* **Exercise requirements**
Each record needs to be retyped exactly, though its pictures should not appear.

* **Records supplied**

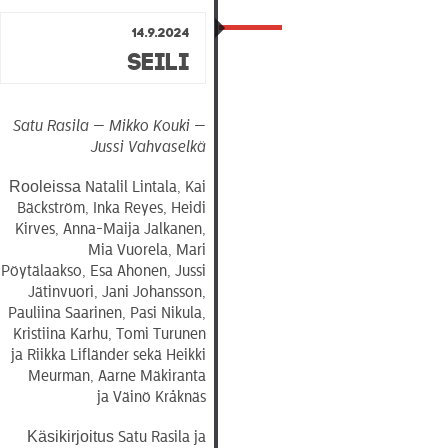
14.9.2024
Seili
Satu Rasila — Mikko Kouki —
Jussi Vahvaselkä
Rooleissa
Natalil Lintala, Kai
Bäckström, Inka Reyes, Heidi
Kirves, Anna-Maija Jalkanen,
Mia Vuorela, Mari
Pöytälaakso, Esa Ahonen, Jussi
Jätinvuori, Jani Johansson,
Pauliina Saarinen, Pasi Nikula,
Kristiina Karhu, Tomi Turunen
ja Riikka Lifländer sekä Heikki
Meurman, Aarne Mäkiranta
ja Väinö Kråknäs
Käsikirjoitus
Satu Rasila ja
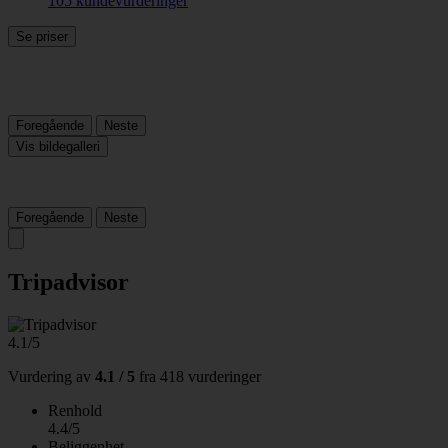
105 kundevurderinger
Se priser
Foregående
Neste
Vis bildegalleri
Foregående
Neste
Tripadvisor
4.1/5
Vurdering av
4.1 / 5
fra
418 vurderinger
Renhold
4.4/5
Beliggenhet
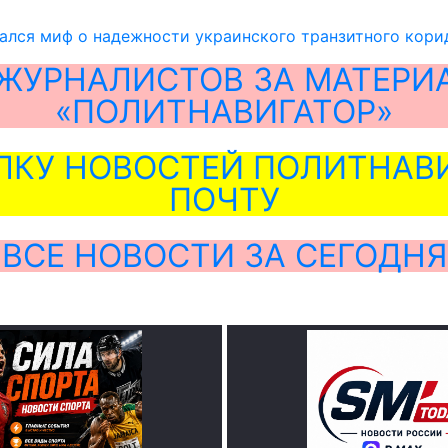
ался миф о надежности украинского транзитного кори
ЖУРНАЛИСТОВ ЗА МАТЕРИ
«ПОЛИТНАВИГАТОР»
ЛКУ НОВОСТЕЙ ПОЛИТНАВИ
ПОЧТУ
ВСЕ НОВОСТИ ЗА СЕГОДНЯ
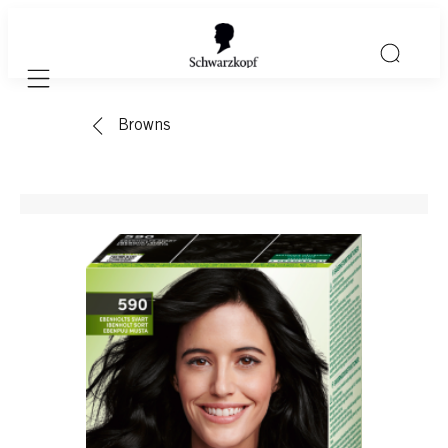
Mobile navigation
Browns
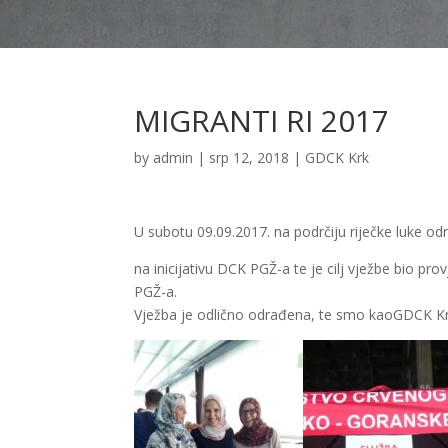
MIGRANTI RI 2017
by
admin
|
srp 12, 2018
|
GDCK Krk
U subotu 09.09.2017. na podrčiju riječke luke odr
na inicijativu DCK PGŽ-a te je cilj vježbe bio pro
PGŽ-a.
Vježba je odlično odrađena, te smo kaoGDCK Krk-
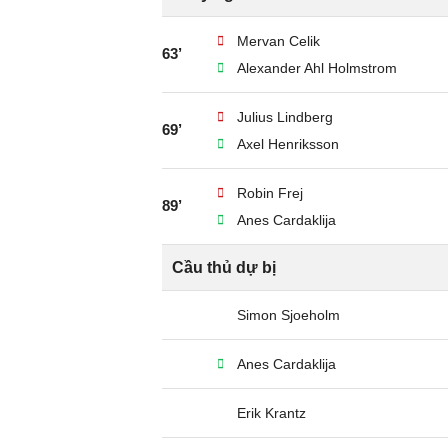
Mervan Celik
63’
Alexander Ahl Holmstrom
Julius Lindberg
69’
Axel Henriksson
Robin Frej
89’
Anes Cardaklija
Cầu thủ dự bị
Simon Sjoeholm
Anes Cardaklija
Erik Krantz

* **Exercise answer**
14.9.2024
Seili
Satu Rasila — Mikko Kouki —
Jussi Vahvaselkä
Rooleissa
Natalil Lintala, Kai
Bäckström, Inka Reyes, Heidi
Kirves, Anna-Maija Jalkanen,
Mia Vuorela, Mari
Pöytälaakso, Esa Ahonen, Jussi
Jätinvuori, Jani Johansson,
Pauliina Saarinen, Pasi Nikula,
Kristiina Karhu, Tomi Turunen
ja Riikka Lifländer sekä Heikki
Meurman, Aarne Mäkiranta
ja Väinö Kråknäs
Käsikirjoitus
Satu Rasila ja
105 kundevurderinger
Se priser
Foregående
Neste
Vis bildegalleri
Foregående
Neste
Tripadvisor
4.1/5
Vurdering av
4.1 / 5
fra
418 vurderinger
Renhold
4.4/5
Beliggenhet
ался миф о надежности украинского транзитного кори
ЖУРНАЛИСТОВ ЗА МАТЕРИ
«ПОЛИТНАВИГАТОР»
ЛКУ НОВОСТЕЙ ПОЛИТНАВИ
ПОЧТУ
ВСЕ НОВОСТИ ЗА СЕГОДНЯ
Mobile navigation
Browns
MIGRANTI RI 2017
by
admin
|
srp 12, 2018
|
GDCK Krk
U subotu 09.09.2017. na podrčiju riječke luke odr
na inicijativu DCK PGŽ-a te je cilj vježbe bio pro
PGŽ-a.
Vježba je odlično odrađena, te smo kaoGDCK Krk-
Mervan Celik
63’
Alexander Ahl Holmstrom
Julius Lindberg
69’
Axel Henriksson
Robin Frej
89’
Anes Cardaklija
Cầu thủ dự bị
Simon Sjoeholm
Anes Cardaklija
Erik Krantz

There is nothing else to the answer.